(Entries taken from a collection)
○ ○ ○

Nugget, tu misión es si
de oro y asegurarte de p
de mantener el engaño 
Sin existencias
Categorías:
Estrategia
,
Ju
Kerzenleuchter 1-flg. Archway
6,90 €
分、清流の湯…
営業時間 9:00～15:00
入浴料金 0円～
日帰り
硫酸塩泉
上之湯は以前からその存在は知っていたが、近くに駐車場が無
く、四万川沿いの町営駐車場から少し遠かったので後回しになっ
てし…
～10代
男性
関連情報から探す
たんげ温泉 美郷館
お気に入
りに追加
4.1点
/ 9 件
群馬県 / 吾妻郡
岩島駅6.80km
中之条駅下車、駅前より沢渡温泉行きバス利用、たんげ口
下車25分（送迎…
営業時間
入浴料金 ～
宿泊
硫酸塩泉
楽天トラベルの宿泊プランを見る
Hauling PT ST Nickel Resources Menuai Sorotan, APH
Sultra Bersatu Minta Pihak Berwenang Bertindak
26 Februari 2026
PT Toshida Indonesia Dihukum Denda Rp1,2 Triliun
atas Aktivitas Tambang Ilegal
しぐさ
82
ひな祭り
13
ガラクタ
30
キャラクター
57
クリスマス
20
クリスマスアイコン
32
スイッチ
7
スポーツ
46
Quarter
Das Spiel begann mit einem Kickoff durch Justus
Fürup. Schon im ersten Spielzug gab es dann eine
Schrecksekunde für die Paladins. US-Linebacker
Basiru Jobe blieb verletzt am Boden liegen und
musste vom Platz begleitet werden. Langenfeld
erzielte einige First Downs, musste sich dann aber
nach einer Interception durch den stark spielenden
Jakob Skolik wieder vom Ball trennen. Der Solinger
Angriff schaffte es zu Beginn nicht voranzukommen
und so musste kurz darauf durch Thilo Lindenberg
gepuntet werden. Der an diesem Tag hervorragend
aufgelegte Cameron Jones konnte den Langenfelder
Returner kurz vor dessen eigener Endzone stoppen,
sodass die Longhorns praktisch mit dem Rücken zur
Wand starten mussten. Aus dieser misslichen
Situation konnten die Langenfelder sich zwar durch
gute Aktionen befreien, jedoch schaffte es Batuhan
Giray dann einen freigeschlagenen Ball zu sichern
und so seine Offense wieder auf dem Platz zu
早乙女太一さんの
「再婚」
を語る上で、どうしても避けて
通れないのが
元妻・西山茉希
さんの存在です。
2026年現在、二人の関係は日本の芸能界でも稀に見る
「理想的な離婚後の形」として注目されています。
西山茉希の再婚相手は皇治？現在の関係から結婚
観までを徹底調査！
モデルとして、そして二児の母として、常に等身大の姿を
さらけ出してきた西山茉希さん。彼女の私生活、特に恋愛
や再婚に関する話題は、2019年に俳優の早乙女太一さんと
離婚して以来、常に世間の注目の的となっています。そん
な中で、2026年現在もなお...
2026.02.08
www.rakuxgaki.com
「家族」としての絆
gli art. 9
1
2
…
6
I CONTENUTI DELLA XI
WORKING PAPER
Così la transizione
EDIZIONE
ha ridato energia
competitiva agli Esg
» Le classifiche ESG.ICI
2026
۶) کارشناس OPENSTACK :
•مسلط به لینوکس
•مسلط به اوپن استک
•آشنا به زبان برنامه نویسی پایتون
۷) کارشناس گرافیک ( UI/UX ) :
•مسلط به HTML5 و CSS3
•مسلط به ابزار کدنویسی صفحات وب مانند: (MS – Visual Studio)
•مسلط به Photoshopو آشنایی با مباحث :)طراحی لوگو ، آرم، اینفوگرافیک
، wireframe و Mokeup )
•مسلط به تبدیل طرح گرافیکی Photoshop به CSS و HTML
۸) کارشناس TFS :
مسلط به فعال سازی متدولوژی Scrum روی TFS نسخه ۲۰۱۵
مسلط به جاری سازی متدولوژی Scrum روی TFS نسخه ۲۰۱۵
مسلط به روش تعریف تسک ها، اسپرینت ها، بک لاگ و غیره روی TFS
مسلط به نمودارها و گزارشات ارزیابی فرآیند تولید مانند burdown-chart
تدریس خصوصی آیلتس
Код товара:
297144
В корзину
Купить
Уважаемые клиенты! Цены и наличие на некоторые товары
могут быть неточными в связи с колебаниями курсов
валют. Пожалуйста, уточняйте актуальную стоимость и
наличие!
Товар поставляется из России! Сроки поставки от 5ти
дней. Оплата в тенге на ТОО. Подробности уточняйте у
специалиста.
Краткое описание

○ ○ ○

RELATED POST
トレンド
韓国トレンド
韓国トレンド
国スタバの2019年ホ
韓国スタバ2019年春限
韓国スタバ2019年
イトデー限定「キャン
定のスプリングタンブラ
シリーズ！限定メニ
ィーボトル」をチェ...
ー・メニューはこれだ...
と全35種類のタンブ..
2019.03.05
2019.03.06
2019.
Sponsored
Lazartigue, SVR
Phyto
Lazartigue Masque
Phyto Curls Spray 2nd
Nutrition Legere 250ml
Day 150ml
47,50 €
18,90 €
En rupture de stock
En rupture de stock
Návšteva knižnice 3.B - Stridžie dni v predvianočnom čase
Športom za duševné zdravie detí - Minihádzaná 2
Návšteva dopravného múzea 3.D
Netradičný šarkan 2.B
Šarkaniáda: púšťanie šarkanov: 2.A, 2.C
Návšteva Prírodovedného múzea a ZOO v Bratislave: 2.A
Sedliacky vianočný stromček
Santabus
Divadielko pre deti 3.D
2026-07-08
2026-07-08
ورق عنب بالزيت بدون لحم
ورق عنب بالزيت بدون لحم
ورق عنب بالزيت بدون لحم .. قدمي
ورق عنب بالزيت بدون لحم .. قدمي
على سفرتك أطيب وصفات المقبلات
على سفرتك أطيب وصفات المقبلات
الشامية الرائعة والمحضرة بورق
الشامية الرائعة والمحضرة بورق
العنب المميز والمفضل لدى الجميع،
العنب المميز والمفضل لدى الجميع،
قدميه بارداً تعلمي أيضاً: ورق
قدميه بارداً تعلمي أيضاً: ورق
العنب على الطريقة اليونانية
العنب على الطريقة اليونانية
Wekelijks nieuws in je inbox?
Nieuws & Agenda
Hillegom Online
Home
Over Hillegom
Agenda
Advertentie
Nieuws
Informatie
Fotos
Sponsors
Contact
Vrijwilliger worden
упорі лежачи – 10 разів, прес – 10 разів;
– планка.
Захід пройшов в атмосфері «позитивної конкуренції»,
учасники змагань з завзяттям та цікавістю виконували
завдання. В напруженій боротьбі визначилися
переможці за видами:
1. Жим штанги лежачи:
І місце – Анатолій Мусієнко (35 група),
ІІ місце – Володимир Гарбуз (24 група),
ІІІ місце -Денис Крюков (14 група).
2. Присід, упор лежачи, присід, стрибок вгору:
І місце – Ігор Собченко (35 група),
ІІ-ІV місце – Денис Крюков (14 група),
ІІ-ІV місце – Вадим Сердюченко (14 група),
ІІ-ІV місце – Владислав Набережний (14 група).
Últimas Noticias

○ ○ ○

● **Instructions to follow**
Please copy out each line in the entries that mentions the string "група".

● **Expected answer**
І місце – Анатолій Мусієнко (35 група),
ІІ місце – Володимир Гарбуз (24 група),
ІІІ місце -Денис Крюков (14 група).
І місце – Ігор Собченко (35 група),
ІІ-ІV місце – Денис Крюков (14 група),
ІІ-ІV місце – Вадим Сердюченко (14 група),
ІІ-ІV місце – Владислав Набережний (14 група).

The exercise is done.